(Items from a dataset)
BEGIN

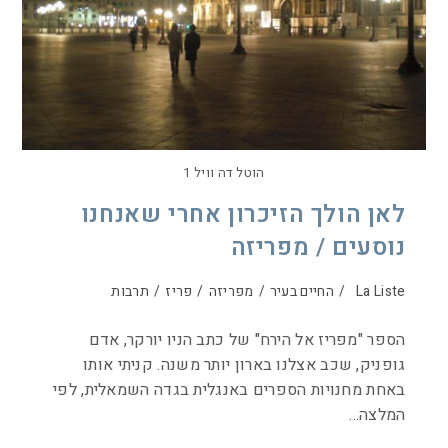
הוטל דה וויל 1
לאן הולך הזיכרון אחרי שאנחנו
נוסעים / מפריזה
La Liste
/
החיים בעיר
/
מפריזה
/
פריז
/
תרבות
הספר "מפריז אל הירח" של כתב הניו יורקר, אדם
גופניק, שכב אצלנו בארון יותר משנה. קניתי אותו
באחת מחנויות הספרים באנגלית בגדה השמאלית, לפי
המלצה…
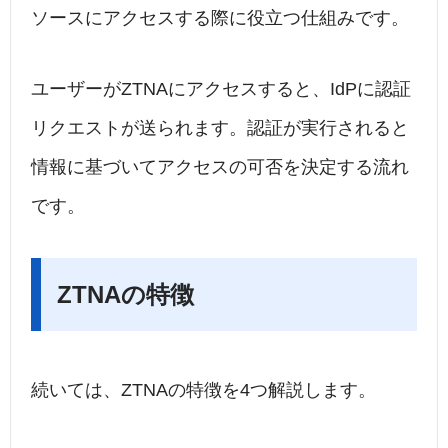
ソースにアクセスする際に役立つ仕組みです。
ユーザーがZTNAにアクセスすると、IdPに認証
リクエストが送られます。認証が実行されると
情報に基づいてアクセスの可否を決定する流れ
です。
ZTNAの特徴
続いては、ZTNAの特徴を4つ解説します。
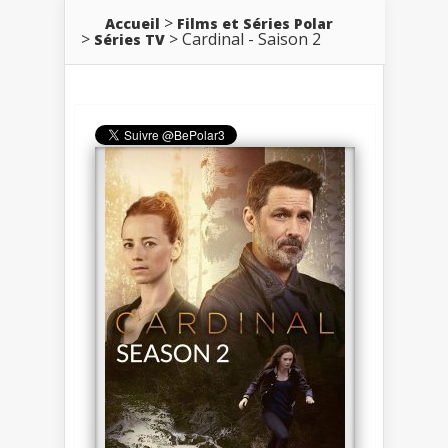
Accueil
Films et Séries Polar
Cardinal - Saison 2
Séries TV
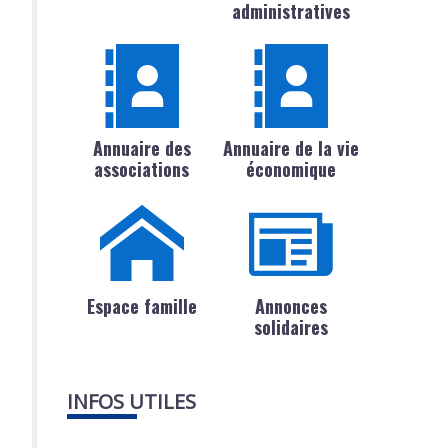
administratives
Annuaire des
Annuaire de la vie
associations
économique
Espace famille
Annonces
solidaires
INFOS UTILES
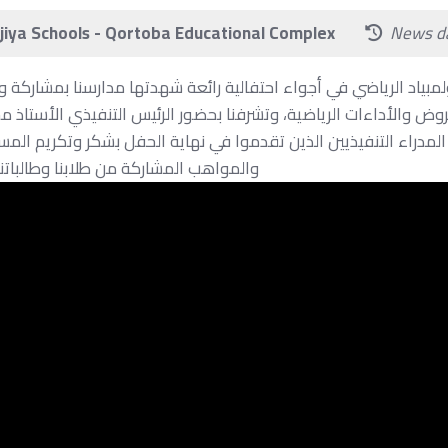
0
|
0
ract with the school news.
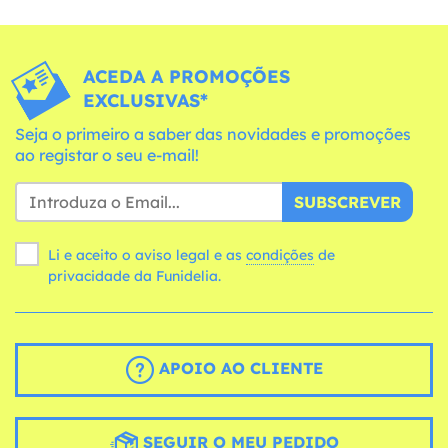
ACEDA A PROMOÇÕES
EXCLUSIVAS*
Seja o primeiro a saber das novidades e promoções
ao registar o seu e-mail!
SUBSCREVER
Li e aceito o aviso legal e as
condições
de
privacidade da Funidelia.
APOIO AO CLIENTE
SEGUIR O MEU PEDIDO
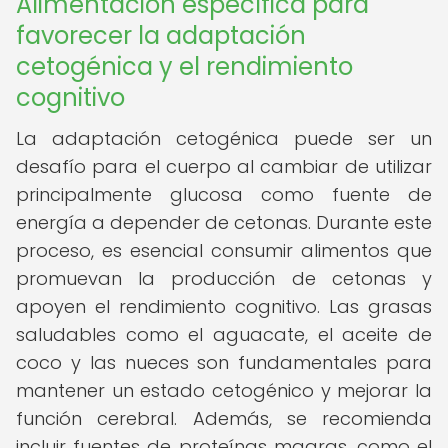
Alimentación específica para
favorecer la adaptación
cetogénica y el rendimiento
cognitivo
La adaptación cetogénica puede ser un
desafío para el cuerpo al cambiar de utilizar
principalmente glucosa como fuente de
energía a depender de cetonas. Durante este
proceso, es esencial consumir alimentos que
promuevan la producción de cetonas y
apoyen el rendimiento cognitivo. Las grasas
saludables como el aguacate, el aceite de
coco y las nueces son fundamentales para
mantener un estado cetogénico y mejorar la
función cerebral. Además, se recomienda
incluir fuentes de proteínas magras, como el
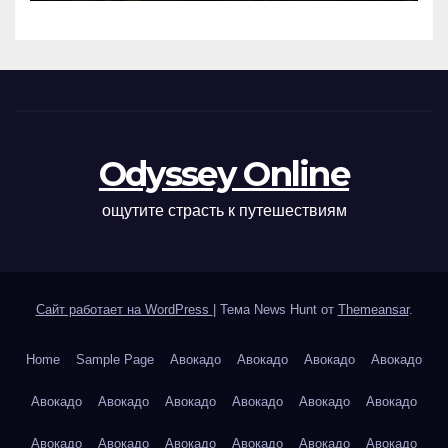
Odyssey Online
ощутите страсть к путешествиям
Сайт работает на WordPress
|
Тема News Hunt от
Themeansar
.
Home
Sample Page
Авокадо
Авокадо
Авокадо
Авокадо
Авокадо
Авокадо
Авокадо
Авокадо
Авокадо
Авокадо
Авокадо
Авокадо
Авокадо
Авокадо
Авокадо
Авокадо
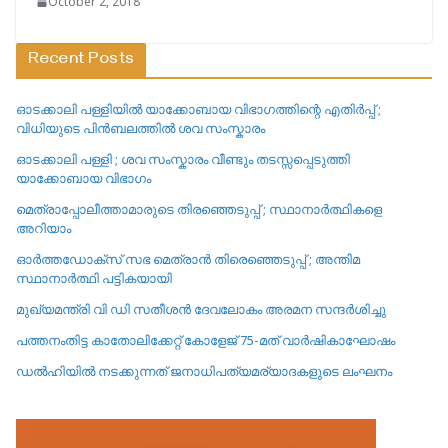
October 2, 2018
Recent Posts
ഓടക്കാലി പള്ളിയിൽ യാക്കോബായ വിഭാഗത്തിന്റെ എതിർപ്പ് ;
വിധിയുടെ പിൻബലത്തിൽ ശവ സംസ്കാരം
ഓടക്കാലി പള്ളി ; ശവ സംസ്കാരം വീണ്ടും തടസ്സപ്പെടുത്തി
യാക്കോബായ വിഭാഗം
മെത്രാപ്പോലീത്താമാരുടെ തിരഞ്ഞെടുപ്പ് ; സ്ഥാനാർത്ഥികളെ
അറിയാം
ഓർത്തഡോക്സ് സഭ മെത്രാൻ തിരെഞ്ഞെടുപ്പ് ; അന്തിമ
സ്ഥാനാർത്ഥി പട്ടികയായി
മുഖ്യമന്ത്രി വി ഡി സതീശൻ ദേവലോകം അരമന സന്ദർശിച്ചു
പത്തനംതിട്ട കാതോലിക്കേറ്റ്‌ കോളേജ്‌ 75-മത് വാർഷികാഘോഷം
ഡൽഹിയിൽ നടക്കുന്നത് ജനാധിപത്യമര്യാദകളുടെ ലംഘനം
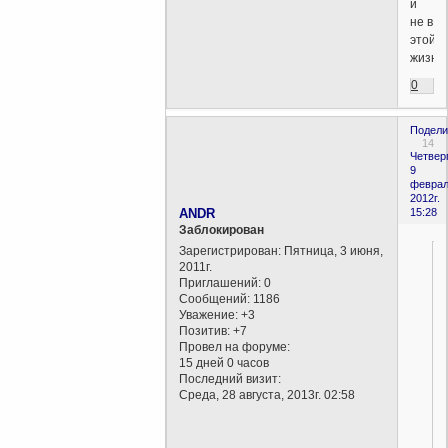
и
не в
этой
жизн
0
Подели
14
Четверг
9
феврал
2012г.
ANDR
15:28
Заблокирован
Зарегистрирован
: Пятница, 3 июня,
2011г.
Приглашений:
0
Сообщений:
1186
Уважение:
+3
Позитив:
+7
Провел на форуме:
15 дней 0 часов
Последний визит:
Среда, 28 августа, 2013г. 02:58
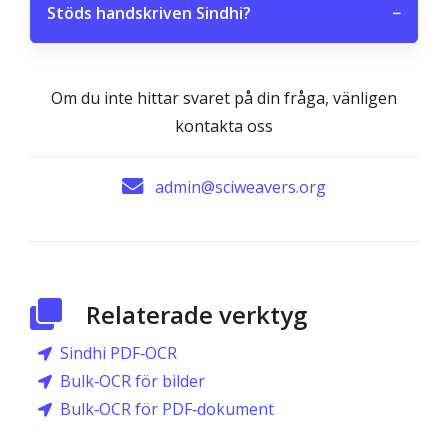
Stöds handskriven Sindhi?
−
Om du inte hittar svaret på din fråga, vänligen
kontakta oss
admin@sciweavers.org
Relaterade verktyg
Sindhi PDF‑OCR
Bulk‑OCR för bilder
Bulk‑OCR för PDF‑dokument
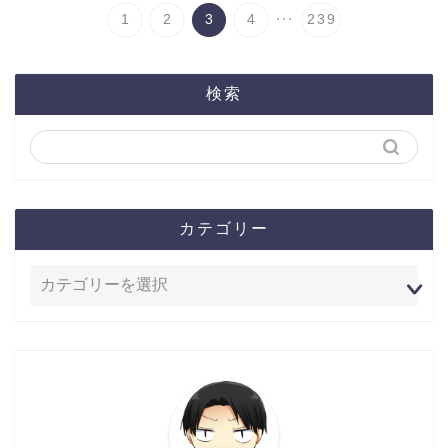
...
1
2
3
4
239
検索
カテゴリー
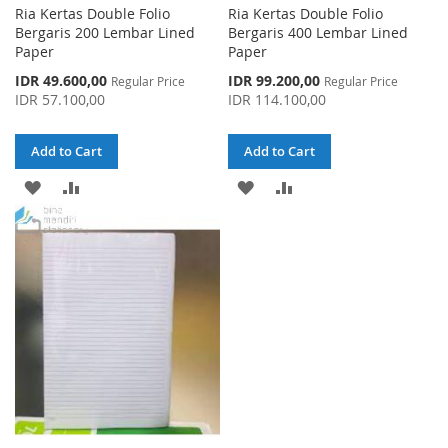
Ria Kertas Double Folio
Ria Kertas Double Folio
Bergaris 200 Lembar Lined
Bergaris 400 Lembar Lined
Paper
Paper
Special
Special
IDR 49.600,00
IDR 99.200,00
Regular Price
Regular Price
Price
Price
IDR 57.100,00
IDR 114.100,00
Add to Cart
Add to Cart
ADD
ADD
ADD
ADD
TO
TO
TO
TO
WISH
COMPARE
WISH
COMPARE
LIST
LIST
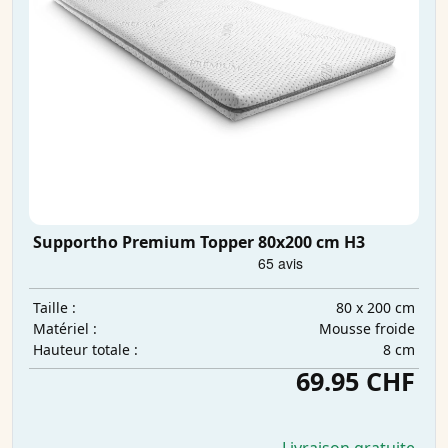
Supportho Premium Topper 80x200 cm H3
80 x 200 cm
Taille :
Mousse froide
Matériel :
8 cm
Hauteur totale :
69.95 CHF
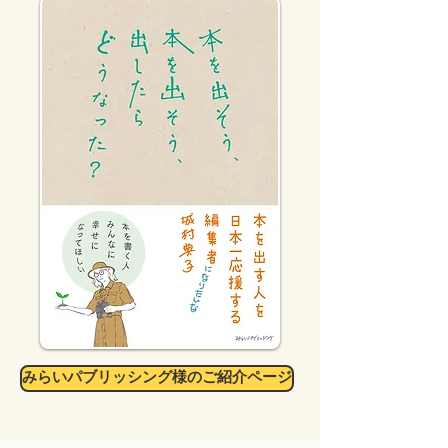
みらいパブリッシング様のご紹介ページ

END

PROBLEM REQUIREMENTS: Your copy should hold each line above exactly and no pictures at all.

EXERCISE RESPONSE:
הוטל דה וויל 1
לאן הולך הזיכרון אחרי שאנחנו
נוסעים / מפריזה
La Liste
/
החיים בעיר
/
מפריזה
/
פריז
/
תרבות
הספר "מפריז אל הירח" של כתב הניו יורקר, אדם
גופניק, שכב אצלנו בארון יותר משנה. קניתי אותו
באחת מחנויות הספרים באנגלית בגדה השמאלית, לפי
המלצה…
ソースにアクセスする際に役立つ仕組みです。
ユーザーがZTNAにアクセスすると、IdPに認証
リクエストが送られます。認証が実行されると
情報に基づいてアクセスの可否を決定する流れ
です。
ZTNAの特徴
続いては、ZTNAの特徴を4つ解説します。
Accueil
Films et Séries Polar
Cardinal - Saison 2
Séries TV
administratives
Annuaire des
Annuaire de la vie
associations
économique
Espace famille
Annonces
solidaires
INFOS UTILES
0
|
0
ract with the school news.
ACEDA A PROMOÇÕES
EXCLUSIVAS*
Seja o primeiro a saber das novidades e promoções
ao registar o seu e-mail!
SUBSCREVER
Li e aceito o aviso legal e as
condições
de
privacidade da Funidelia.
APOIO AO CLIENTE
SEGUIR O MEU PEDIDO
Alimentación específica para
favorecer la adaptación
cetogénica y el rendimiento
cognitivo
La adaptación cetogénica puede ser un
desafío para el cuerpo al cambiar de utilizar
principalmente glucosa como fuente de
energía a depender de cetonas. Durante este
proceso, es esencial consumir alimentos que
promuevan la producción de cetonas y
apoyen el rendimiento cognitivo. Las grasas
saludables como el aguacate, el aceite de
coco y las nueces son fundamentales para
mantener un estado cetogénico y mejorar la
función cerebral. Además, se recomienda
incluir fuentes de proteínas magras, como el
Odyssey Online
ощутите страсть к путешествиям
Сайт работает на WordPress
|
Тема News Hunt от
Themeansar
.
Home
Sample Page
Авокадо
Авокадо
Авокадо
Авокадо
Авокадо
Авокадо
Авокадо
Авокадо
Авокадо
Авокадо
Авокадо
Авокадо
Авокадо
Авокадо
Авокадо
Авокадо
October 2, 2018
Recent Posts
ഓടക്കാലി പള്ളിയിൽ യാക്കോബായ വിഭാഗത്തിന്റെ എതിർപ്പ് ;
വിധിയുടെ പിൻബലത്തിൽ ശവ സംസ്കാരം
ഓടക്കാലി പള്ളി ; ശവ സംസ്കാരം വീണ്ടും തടസ്സപ്പെടുത്തി
യാക്കോബായ വിഭാഗം
മെത്രാപ്പോലീത്താമാരുടെ തിരഞ്ഞെടുപ്പ് ; സ്ഥാനാർത്ഥികളെ
അറിയാം
ഓർത്തഡോക്സ് സഭ മെത്രാൻ തിരെഞ്ഞെടുപ്പ് ; അന്തിമ
സ്ഥാനാർത്ഥി പട്ടികയായി
മുഖ്യമന്ത്രി വി ഡി സതീശൻ ദേവലോകം അരമന സന്ദർശിച്ചു
പത്തനംതിട്ട കാതോലിക്കേറ്റ്‌ കോളേജ്‌ 75-മത് വാർഷികാഘോഷം
ഡൽഹിയിൽ നടക്കുന്നത് ജനാധിപത്യമര്യാദകളുടെ ലംഘനം
и
не в
этой
жизн
0
Подели
14
Четверг
9
феврал
2012г.
ANDR
15:28
Заблокирован
Зарегистрирован
: Пятница, 3 июня,
2011г.
Приглашений:
0
Сообщений:
1186
Уважение:
+3
Позитив:
+7
Провел на форуме:
15 дней 0 часов
Последний визит:
Среда, 28 августа, 2013г. 02:58
Stöds handskriven Sindhi?
−
Om du inte hittar svaret på din fråga, vänligen
kontakta oss
admin@sciweavers.org
Relaterade verktyg
Sindhi PDF‑OCR
Bulk‑OCR för bilder
Bulk‑OCR för PDF‑dokument
...
1
2
3
4
239
検索
カテゴリー
Ria Kertas Double Folio
Ria Kertas Double Folio
Bergaris 200 Lembar Lined
Bergaris 400 Lembar Lined
Paper
Paper
Special
Special
IDR 49.600,00
IDR 99.200,00
Regular Price
Regular Price
Price
Price
IDR 57.100,00
IDR 114.100,00
Add to Cart
Add to Cart
ADD
ADD
ADD
ADD
TO
TO
TO
TO
WISH
COMPARE
WISH
COMPARE
LIST
LIST
Supportho Premium Topper 80x200 cm H3
80 x 200 cm
Taille :
Mousse froide
Matériel :
8 cm
Hauteur totale :
69.95 CHF
みらいパブリッシング様のご紹介ページ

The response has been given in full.